Embeddings. This is best choice for you if you need to add a lot of information to the LLM's knowledge, and this information is rapidly changing. For example, if you have a stock advisor bot, it will be a good idea to add information about latest trends, news and stock prices in the bot. This can be done using embeddings.
Fine-tuning. This is a good choice if you want to deepen knowledge of your LLM in specific area. For example, if you want to create a medical assistant, you can fine-tune the LLM on medical articles, books and journals. This way the bot will have a lot of domain-specific knowledge, and will make a lot less mistakes. This is the hardest option, as it requires a lot of labeled data and computational power. This option was also recently added to ChatGPT. Using their API, you can fine-tune GPT model on your data.

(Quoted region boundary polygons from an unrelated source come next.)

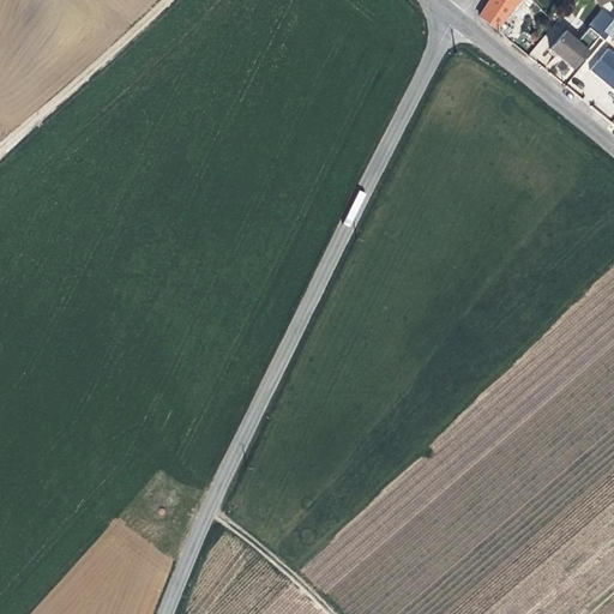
[(516,0),(489,0),(481,16),(495,29),(516,0)]
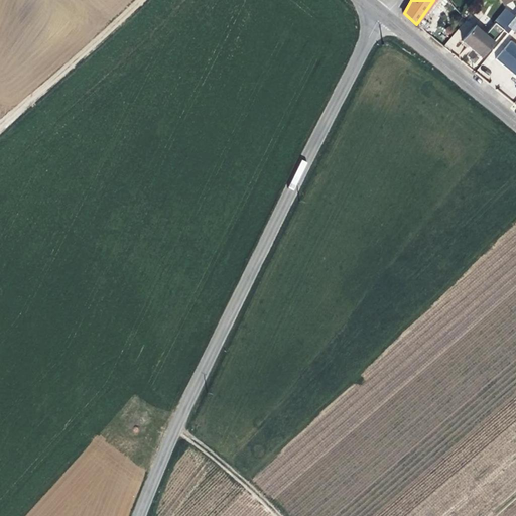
[(473,0),(468,11),(476,16),(484,0),(473,0)]
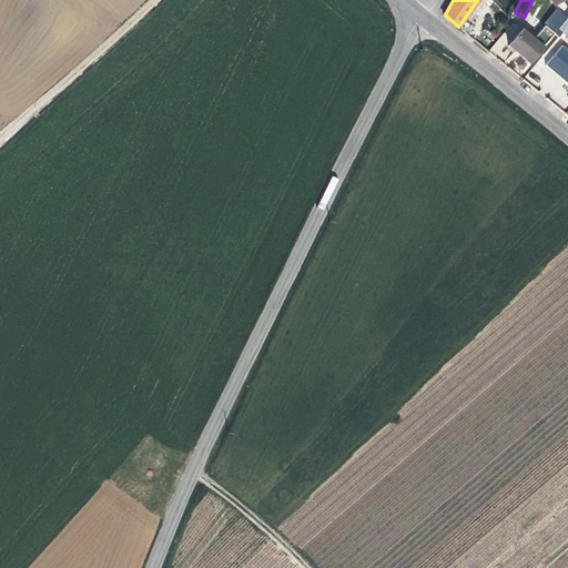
[(567,34),(567,16),(557,8),(544,24),(565,40),(567,34)]
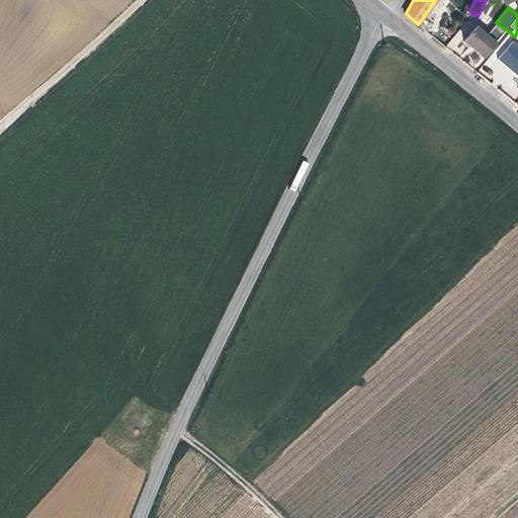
[(497,23),(487,35),(496,42),(506,30),(497,23)]
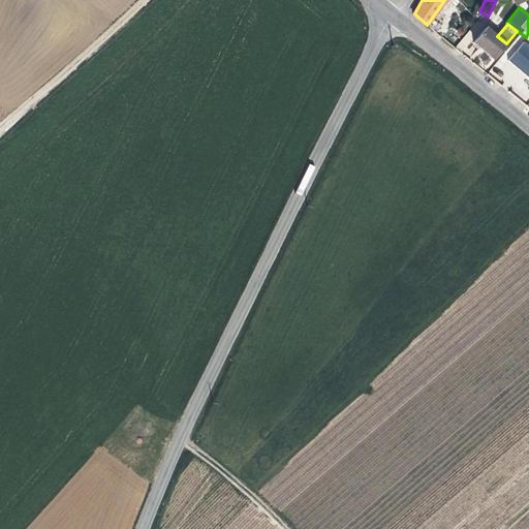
[(494,58),(506,43),(497,36),(487,27),(474,42),(494,58)]
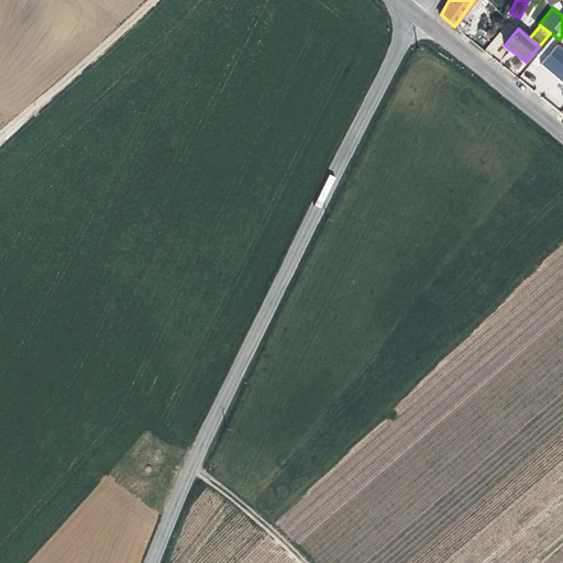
[(562,48),(558,45),(544,61),(545,61),(545,68),(562,81),(562,48)]
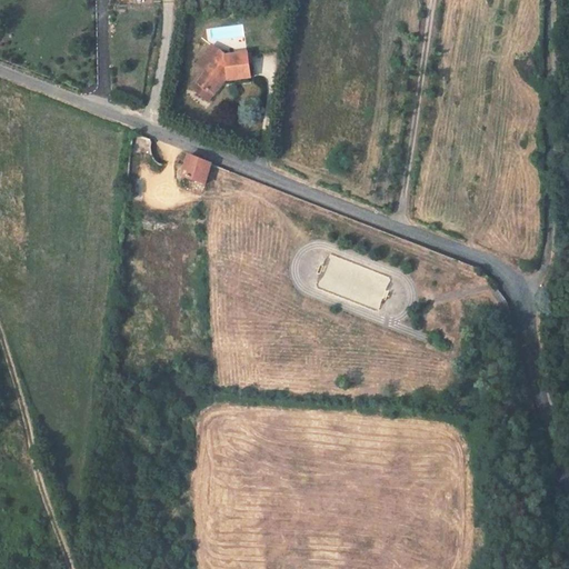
[(229,59),(222,53),(207,71),(211,75),(201,86),(217,99),(227,87),(227,80),(232,80),(232,83),(253,81),(251,57),(229,59)]
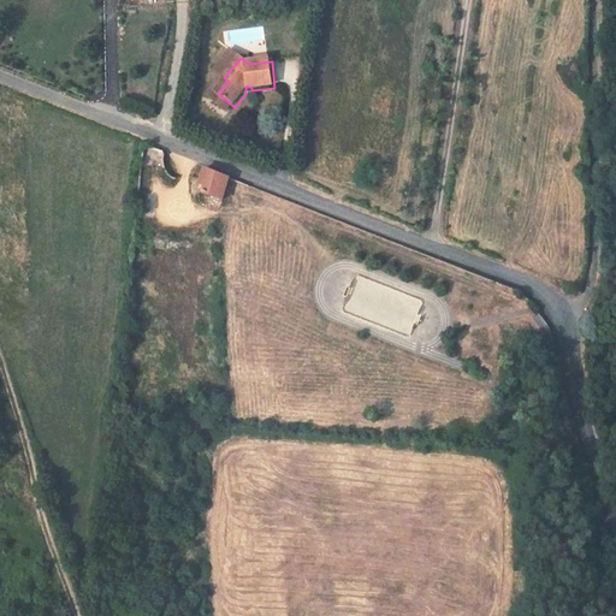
[(229,81),(224,77),(208,96),(230,113),(235,107),(218,93),(229,81)]
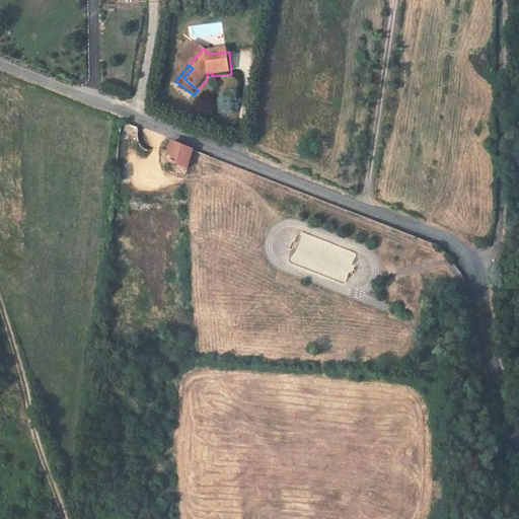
[(138,140),(140,131),(125,125),(123,140),(142,148),(138,140)]
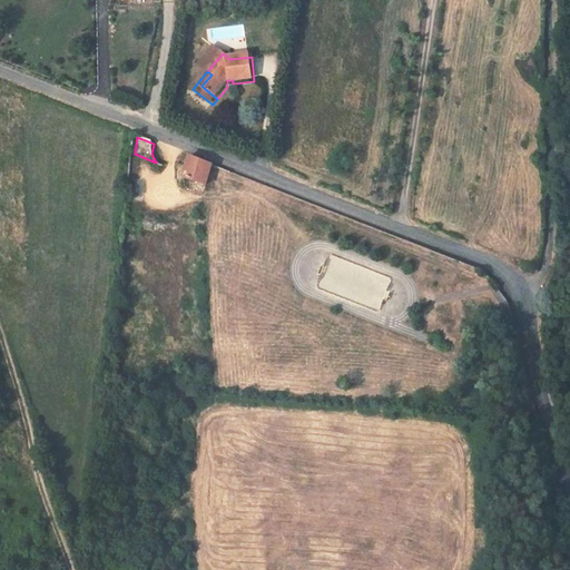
[(187,156),(180,176),(205,185),(212,164),(187,156)]
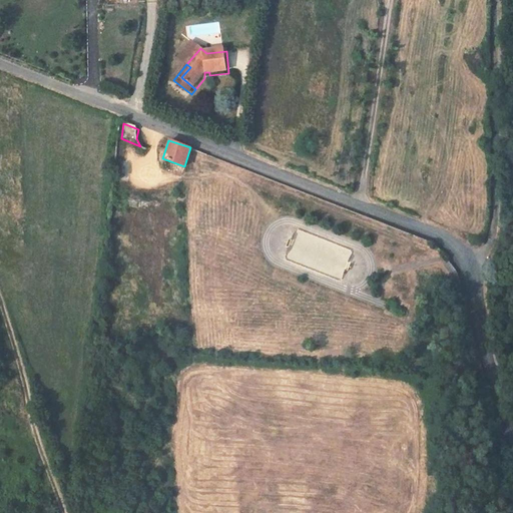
[(119,150),(118,159),(126,161),(127,153),(119,150)]
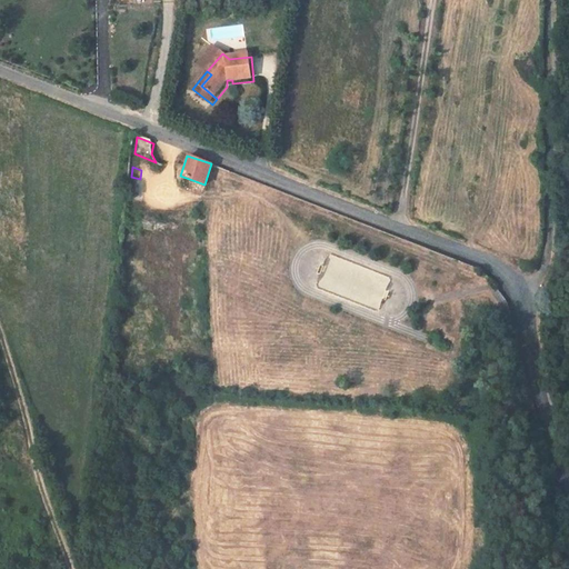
[(379,308),(390,276),(331,256),(320,288),(379,308)]
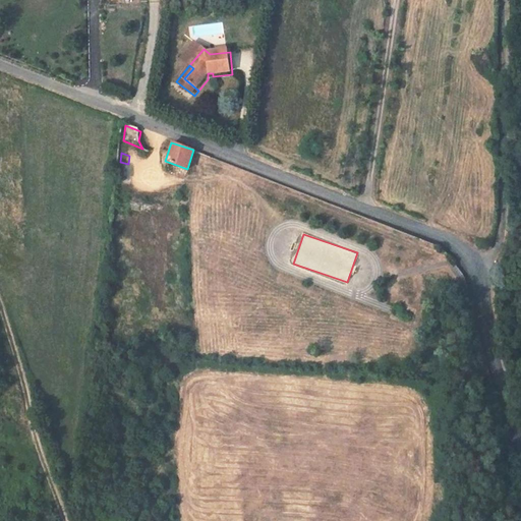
All buildings are outlined.
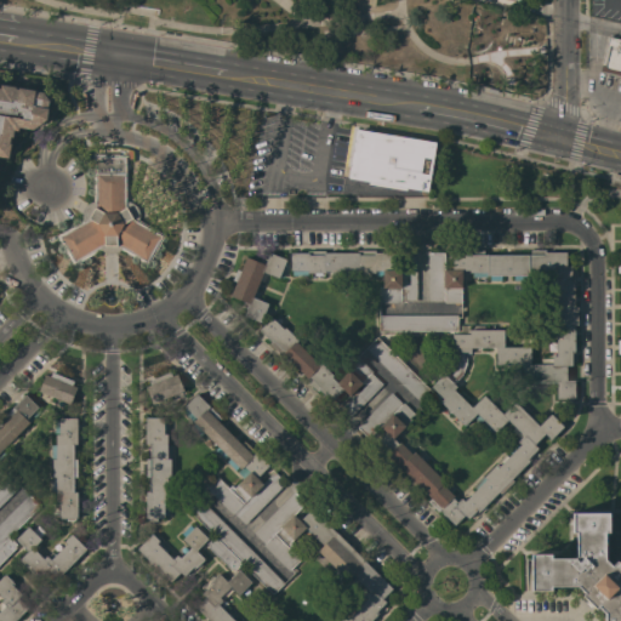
[(620,39),(620,75),(600,70),(608,36),(620,39)]
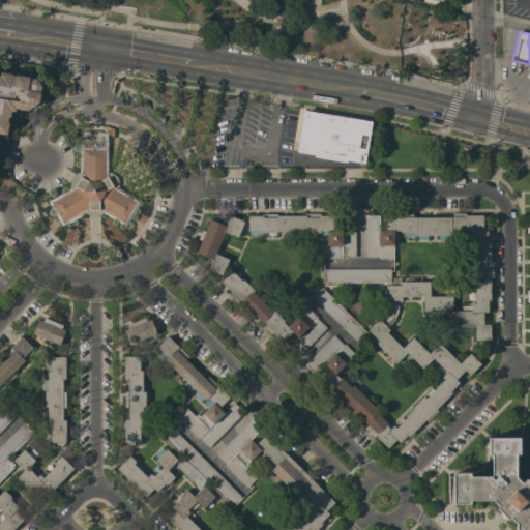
[(0,76),(1,72),(13,74),(13,76),(34,79),(38,77),(39,78),(41,79),(43,80),(43,82),(43,83),(45,85),(41,86),(39,101),(28,111),(17,109),(16,112),(12,111),(10,117),(9,116),(8,122),(9,122),(7,135),(0,133),(0,76)]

Large language models (LLMs) like ChatGPT can be a valuable tool for businesses of all sizes. They can be used to improve customer service, generate content, and automate tasks. However, it is important to weigh the benefits of using an LLM against the potential risks to privacy.
If you are looking for a quick and easy solution, then ChatGPT may be a good option. However, if privacy is a top priority, then hosting your own LLM is the way to go.